The Elo system was originally developed for ranking chess players, but has since been used to rank performance in many other contexts as well. According to the Wikipedia article, this even includes the Bowl Championship Series in college football, which was a surprise to me. The article also mentions several common criticisms of Elo, some of which are addressed by existing alternatives, and more recently there has been a competition to improve the state of the art still further (warning: site is being Slashdotted as I write this).

I should probably enter, since I’ve done a lot of thinking about this exact problem over the years, but I’m oversubscribed already. Before this site even became a blog (which BTW was a little over ten years ago) I implemented a Yahoo/ICC rating script based on the principle of examining not just a person’s opponents but also their opponents and so on to whatever level one wants. It often found non-trivial anomalies in the ratings of players who were getting better or worse, or more often those who had lately changed their preferred time limits or criteria for selecting opponents. I used to run it to cut through the ratings manipulation then (probably still) rampant on both sites, to find opponents who were truly at my own level for a satisfying game. Another idea I’ve developed since then is to represent a person’s rating as not just a strength but a strength plus an internally calculated “style” measured along one or more axes. This has nothing to do with actual style, but can account for the often persistent and reproducible anomalies when one player just seems to beat another player more often than their ongoing records against other opponents would ever indicate. For example, as an endgame-oriented Caro-Slav type of player, I can genuinely expect to win more than I lose against easily-frustrated tacticians even if they’re rated 100-200 points above me. There are other players rated below me against whom I’ll fare poorly, but I’m not about to tell you those secrets. Another idea that I haven’t actually explored as much is of using a “coupled oscillator” approach similar to that used in time-synchronization protocols, to account for the fact that an opponent’s rating was probably changing even as you played them, but that the resulting inaccuracy can be detected and corrected in retrospect. In other words, subsequent analysis could show that a player you thought was at 1500 when you played them was probably more around 1600 but their rating hadn’t caught up yet, and then you could account for that when using the result to modify your own rating. The process could even be repeated until the results stabilized, but probably most of the bang for the buck would come in the first couple of iterations.

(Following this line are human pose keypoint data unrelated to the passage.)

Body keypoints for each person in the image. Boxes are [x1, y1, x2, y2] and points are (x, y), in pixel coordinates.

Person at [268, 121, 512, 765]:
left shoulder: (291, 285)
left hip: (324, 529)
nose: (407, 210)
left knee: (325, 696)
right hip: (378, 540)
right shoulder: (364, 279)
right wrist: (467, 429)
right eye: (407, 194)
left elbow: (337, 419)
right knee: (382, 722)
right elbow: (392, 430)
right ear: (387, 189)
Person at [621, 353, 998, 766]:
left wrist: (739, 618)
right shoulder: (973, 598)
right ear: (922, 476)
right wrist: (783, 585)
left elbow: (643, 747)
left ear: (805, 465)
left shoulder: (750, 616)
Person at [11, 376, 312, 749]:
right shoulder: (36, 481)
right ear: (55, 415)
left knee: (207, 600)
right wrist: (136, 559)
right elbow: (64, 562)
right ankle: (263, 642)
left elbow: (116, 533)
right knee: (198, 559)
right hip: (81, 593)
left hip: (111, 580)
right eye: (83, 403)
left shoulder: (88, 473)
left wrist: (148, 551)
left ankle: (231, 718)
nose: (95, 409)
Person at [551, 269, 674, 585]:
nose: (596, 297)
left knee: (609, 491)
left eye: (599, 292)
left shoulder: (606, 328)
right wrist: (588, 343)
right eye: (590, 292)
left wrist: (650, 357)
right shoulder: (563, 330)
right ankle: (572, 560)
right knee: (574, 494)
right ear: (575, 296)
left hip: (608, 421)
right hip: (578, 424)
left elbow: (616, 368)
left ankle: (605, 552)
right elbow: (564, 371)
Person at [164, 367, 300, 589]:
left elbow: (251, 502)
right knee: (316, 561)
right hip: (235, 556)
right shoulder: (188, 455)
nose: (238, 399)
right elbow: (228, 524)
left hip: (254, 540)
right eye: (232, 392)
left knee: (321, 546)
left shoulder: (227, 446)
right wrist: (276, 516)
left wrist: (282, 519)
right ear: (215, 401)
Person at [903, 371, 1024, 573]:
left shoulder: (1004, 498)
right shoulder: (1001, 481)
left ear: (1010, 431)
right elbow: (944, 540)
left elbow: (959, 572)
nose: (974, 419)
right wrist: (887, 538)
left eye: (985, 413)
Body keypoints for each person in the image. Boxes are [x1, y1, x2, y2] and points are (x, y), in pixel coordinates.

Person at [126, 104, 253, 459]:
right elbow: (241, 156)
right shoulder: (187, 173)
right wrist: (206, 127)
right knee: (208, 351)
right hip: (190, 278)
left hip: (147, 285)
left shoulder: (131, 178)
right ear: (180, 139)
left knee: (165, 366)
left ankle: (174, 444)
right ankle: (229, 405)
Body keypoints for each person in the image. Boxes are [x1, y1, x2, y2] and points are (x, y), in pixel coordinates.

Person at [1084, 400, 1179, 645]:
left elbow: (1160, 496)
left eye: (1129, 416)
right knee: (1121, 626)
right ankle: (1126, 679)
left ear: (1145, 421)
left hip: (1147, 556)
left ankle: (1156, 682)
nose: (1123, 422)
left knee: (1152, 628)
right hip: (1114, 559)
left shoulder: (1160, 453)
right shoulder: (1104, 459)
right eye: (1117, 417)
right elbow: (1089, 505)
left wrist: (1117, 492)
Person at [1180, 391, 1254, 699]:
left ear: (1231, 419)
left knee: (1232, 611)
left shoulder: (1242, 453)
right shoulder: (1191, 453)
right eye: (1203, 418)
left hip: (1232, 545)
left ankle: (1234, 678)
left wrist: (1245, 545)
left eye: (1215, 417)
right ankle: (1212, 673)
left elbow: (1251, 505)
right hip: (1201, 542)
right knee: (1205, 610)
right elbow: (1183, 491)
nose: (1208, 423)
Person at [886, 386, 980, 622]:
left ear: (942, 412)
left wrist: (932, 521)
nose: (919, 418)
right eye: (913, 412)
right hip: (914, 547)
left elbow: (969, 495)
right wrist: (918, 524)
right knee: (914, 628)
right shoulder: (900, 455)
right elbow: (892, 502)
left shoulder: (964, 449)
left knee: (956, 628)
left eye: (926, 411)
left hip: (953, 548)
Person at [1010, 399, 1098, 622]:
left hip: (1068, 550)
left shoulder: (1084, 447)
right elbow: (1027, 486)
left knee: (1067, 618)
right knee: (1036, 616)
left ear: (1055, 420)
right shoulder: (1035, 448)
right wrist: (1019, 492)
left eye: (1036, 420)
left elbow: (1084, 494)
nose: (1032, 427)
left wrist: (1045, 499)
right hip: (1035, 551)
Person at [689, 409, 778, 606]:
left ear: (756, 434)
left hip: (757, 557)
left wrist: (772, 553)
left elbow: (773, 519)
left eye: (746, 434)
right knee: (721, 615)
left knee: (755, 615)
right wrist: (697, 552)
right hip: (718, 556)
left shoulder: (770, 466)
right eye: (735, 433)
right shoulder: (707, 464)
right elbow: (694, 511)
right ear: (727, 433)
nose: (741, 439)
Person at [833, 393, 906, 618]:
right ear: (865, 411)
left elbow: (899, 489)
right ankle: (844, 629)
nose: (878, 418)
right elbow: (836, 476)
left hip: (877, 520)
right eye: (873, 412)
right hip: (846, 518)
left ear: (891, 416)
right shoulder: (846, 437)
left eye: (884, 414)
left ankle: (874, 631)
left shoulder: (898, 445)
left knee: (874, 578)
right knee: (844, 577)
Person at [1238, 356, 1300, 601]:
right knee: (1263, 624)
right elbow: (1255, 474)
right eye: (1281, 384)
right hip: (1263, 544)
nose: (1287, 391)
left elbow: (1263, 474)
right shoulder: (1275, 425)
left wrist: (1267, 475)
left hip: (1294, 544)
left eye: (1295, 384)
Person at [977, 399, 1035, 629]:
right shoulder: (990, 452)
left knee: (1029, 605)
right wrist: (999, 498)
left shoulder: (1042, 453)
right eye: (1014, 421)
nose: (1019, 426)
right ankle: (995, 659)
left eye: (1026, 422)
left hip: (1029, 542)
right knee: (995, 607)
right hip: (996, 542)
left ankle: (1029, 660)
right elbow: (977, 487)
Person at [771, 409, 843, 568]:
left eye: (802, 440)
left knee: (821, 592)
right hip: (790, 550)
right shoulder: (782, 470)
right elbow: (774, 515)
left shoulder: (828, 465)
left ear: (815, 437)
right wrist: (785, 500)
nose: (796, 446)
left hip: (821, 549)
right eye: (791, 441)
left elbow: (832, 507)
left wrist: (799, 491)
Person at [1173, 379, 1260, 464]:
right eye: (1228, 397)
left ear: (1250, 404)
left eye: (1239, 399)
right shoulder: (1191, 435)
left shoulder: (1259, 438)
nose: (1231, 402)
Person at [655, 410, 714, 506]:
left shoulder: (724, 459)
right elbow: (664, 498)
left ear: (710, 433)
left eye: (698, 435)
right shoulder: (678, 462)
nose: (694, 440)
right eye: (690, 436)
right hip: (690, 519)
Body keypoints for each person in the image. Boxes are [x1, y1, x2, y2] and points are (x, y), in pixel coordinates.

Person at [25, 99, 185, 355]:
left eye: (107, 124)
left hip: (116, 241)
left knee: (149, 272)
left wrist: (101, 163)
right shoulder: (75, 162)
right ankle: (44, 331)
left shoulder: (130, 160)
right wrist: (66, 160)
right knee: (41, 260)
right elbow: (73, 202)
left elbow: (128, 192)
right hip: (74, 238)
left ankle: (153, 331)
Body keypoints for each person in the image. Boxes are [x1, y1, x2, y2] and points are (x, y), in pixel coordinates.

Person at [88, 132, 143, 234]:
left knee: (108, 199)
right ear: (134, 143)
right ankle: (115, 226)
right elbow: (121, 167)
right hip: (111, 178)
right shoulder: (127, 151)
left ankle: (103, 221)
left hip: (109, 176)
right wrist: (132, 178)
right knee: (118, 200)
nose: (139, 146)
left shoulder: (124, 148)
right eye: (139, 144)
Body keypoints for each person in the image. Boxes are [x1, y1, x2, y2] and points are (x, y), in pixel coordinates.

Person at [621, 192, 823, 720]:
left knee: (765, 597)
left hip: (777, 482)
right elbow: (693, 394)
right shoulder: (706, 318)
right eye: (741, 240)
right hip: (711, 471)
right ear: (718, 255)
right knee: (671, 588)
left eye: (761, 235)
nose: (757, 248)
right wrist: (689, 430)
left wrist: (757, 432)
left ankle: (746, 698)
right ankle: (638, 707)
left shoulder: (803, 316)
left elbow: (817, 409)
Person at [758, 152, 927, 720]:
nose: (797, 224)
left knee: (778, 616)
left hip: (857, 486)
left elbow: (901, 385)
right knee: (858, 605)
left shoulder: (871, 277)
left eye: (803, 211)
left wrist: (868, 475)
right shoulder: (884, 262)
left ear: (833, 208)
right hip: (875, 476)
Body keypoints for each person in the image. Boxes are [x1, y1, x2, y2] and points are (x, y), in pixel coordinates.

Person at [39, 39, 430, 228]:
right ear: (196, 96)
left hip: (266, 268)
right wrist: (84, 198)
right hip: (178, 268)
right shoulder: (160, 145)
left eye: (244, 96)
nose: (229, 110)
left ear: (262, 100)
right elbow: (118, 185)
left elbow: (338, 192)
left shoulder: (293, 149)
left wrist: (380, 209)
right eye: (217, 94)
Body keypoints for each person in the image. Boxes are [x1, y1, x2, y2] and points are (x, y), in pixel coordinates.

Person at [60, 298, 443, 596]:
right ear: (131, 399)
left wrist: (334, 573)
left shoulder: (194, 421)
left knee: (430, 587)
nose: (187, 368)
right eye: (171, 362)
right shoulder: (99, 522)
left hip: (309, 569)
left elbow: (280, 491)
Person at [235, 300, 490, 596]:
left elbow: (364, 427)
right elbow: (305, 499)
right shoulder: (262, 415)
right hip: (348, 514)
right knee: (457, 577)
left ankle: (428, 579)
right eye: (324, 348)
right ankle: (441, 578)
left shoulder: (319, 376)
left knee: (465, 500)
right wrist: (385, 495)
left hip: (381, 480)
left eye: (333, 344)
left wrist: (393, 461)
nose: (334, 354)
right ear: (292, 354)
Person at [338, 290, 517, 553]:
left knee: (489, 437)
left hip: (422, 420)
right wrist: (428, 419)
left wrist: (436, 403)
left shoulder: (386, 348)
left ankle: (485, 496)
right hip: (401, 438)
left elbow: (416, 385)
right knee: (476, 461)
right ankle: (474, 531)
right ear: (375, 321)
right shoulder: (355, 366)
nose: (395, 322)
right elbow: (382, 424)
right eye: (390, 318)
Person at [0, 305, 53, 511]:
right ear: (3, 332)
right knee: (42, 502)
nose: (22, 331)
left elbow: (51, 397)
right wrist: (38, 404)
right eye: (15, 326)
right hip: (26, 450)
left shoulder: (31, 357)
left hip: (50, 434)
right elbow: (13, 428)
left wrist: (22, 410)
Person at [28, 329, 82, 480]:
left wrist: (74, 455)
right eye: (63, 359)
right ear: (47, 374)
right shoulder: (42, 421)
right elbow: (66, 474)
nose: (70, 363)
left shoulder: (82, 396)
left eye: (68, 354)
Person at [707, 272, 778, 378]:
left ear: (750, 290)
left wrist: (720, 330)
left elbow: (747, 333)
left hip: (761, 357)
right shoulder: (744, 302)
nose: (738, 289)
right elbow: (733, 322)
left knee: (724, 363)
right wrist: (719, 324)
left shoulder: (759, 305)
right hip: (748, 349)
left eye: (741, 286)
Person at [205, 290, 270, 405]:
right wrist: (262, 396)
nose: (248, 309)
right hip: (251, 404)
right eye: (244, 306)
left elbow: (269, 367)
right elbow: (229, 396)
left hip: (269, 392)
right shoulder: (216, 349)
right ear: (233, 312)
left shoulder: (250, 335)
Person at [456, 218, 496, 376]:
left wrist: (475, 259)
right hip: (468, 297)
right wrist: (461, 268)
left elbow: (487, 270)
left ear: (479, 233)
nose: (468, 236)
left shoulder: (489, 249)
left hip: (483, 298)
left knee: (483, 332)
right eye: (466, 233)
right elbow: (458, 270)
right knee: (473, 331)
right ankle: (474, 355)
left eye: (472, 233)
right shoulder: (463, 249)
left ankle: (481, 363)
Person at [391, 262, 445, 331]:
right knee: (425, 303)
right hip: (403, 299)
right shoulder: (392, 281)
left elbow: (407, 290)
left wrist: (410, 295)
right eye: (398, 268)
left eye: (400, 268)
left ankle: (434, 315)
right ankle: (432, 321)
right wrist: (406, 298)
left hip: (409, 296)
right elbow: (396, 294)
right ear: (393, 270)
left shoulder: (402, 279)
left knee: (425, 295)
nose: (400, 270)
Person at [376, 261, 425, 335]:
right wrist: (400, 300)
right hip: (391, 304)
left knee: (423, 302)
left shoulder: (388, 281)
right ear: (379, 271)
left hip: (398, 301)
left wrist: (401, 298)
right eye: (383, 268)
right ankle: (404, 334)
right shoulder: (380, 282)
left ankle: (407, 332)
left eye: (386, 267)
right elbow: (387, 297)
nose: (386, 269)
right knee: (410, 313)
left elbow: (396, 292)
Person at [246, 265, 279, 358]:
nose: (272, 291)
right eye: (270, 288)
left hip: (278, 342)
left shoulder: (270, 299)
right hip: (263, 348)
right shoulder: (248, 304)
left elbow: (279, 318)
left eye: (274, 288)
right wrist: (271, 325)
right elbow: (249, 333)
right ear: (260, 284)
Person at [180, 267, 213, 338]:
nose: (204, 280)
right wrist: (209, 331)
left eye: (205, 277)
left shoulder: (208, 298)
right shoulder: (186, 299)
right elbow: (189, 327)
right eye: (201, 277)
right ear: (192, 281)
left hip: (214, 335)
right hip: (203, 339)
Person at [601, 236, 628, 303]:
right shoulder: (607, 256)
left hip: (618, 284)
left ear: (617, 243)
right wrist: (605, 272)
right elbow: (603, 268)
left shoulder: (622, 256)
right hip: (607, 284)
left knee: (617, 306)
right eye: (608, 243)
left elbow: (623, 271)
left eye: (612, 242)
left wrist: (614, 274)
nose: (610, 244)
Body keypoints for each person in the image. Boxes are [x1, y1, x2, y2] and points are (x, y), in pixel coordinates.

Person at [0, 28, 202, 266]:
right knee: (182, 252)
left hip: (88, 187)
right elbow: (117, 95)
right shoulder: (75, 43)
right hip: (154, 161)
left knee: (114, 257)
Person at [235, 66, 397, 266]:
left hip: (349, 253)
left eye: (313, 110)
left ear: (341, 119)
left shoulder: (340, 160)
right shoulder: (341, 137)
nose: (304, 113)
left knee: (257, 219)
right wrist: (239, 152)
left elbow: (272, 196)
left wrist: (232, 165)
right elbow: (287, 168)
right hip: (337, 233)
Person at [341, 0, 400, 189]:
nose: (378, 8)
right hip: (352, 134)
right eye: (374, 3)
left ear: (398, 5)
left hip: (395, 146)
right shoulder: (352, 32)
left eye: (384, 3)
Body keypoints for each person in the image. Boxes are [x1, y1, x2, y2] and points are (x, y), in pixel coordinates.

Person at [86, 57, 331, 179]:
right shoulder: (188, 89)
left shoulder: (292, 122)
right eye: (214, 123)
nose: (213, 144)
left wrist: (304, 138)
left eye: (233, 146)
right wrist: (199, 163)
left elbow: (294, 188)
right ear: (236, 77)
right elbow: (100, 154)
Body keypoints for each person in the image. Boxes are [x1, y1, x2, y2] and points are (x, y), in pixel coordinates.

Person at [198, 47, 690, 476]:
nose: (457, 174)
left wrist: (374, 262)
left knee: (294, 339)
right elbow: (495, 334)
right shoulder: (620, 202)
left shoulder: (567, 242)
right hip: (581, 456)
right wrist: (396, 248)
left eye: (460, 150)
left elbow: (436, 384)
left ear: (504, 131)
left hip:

All of these approaches can be combined, of course, and I’m pretty sure that with sufficient tweaking of code I could come up with something that would outperform Elo on the competition’s sample. They’re both a bit out of line with the competition’s goal of using/maintaining roughly the same amount of data as Elo, though. On the other hand, they seem to be allowing Glicko, so there’s clearly room for a couple more values per player. Perhaps some simplified version of the last idea would work. In any case, it’ll be interesting to see what comes out of this.